We know of no more patriotic way for these two scholars to have observed the fifth anniversary of 9/11. The danger in the trends they described may not be as dramatic as a terrorist attack. But it is as threatening in the long run to Americans’ ability to govern themselves well as would be a plot hatched in an al-Qaida cave.

Ornstein, of the American Enterprise Institute, and Mann, of the Brookings Institution, are worth heeding on the subject. Each has spent more than three decades in relationship with Congress, becoming an expert in its history and function. Neither is a partisan nor an alarmist.

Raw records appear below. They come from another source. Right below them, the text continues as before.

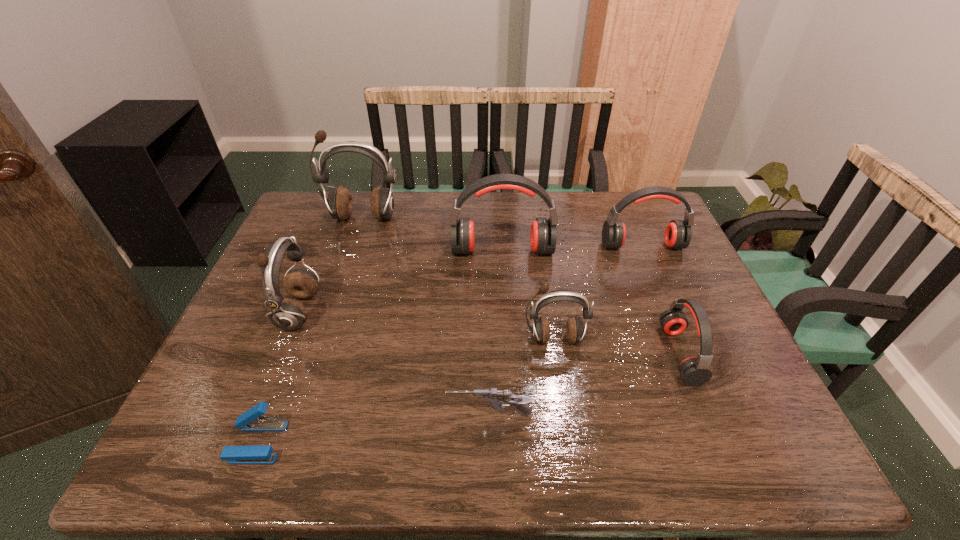
Locate an element on the screen. The width and height of the screenshot is (960, 540). free space at the right edge of the desktop is located at coordinates (718, 400).

The image size is (960, 540). In order to click on free space at the far right corner in this screenshot , I will do `click(649, 208)`.

Locate an element on the screen. vacant space at the near right corner of the desktop is located at coordinates (745, 437).

Identify the location of empty space between the stapler and the gun. The height and width of the screenshot is (540, 960). (373, 429).

Identify the location of unoccupied position between the farthest earphone and the second smallest red earphone. (502, 232).

This screenshot has width=960, height=540. I want to click on blank region between the gun and the stapler, so click(x=373, y=429).

The height and width of the screenshot is (540, 960). I want to click on vacant space in between the stapler and the rightmost brown earphone, so click(x=406, y=390).

Where is `free space between the second biggest brown earphone and the tallest object`? This screenshot has height=540, width=960. free space between the second biggest brown earphone and the tallest object is located at coordinates (330, 265).

Image resolution: width=960 pixels, height=540 pixels. I want to click on unoccupied position between the second smallest brown earphone and the biggest red earphone, so click(x=400, y=281).

Identify the location of vacant area between the second biggest brown earphone and the biggest red earphone. (400, 281).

So it’s significant for these two to say, as they do in their book, “The Broken Branch,” that in the last six years, the exertion of partisan power in Congress has become extreme.

As a result, they wrote, Congress has “lost the transparency, accountability and deliberation that are at the core of the American system.” They point with disapproval at the erosion of congressional oversight of the executive branch, the exclusion of minority-party members from meaningful participation in lawmaking, the ethically dubious interplay between politicians and lobbyists bearing campaign cash.

Those aren’t just Washington intramurals. Ornstein and Mann argue that these political games have contributed to a bloody quagmire in Iraq, chaos and destruction in New Orleans, a soaring federal deficit and a spate of unaddressed concerns about Americans’ health care, education and retirement security.

Mann and Ornstein offered more description than prescription on Monday. But they voiced their faith that democracy’s ills are best cured by more democracy – that is, more attention, critical thinking and careful voting by more of American citizens. It’s a faith we share.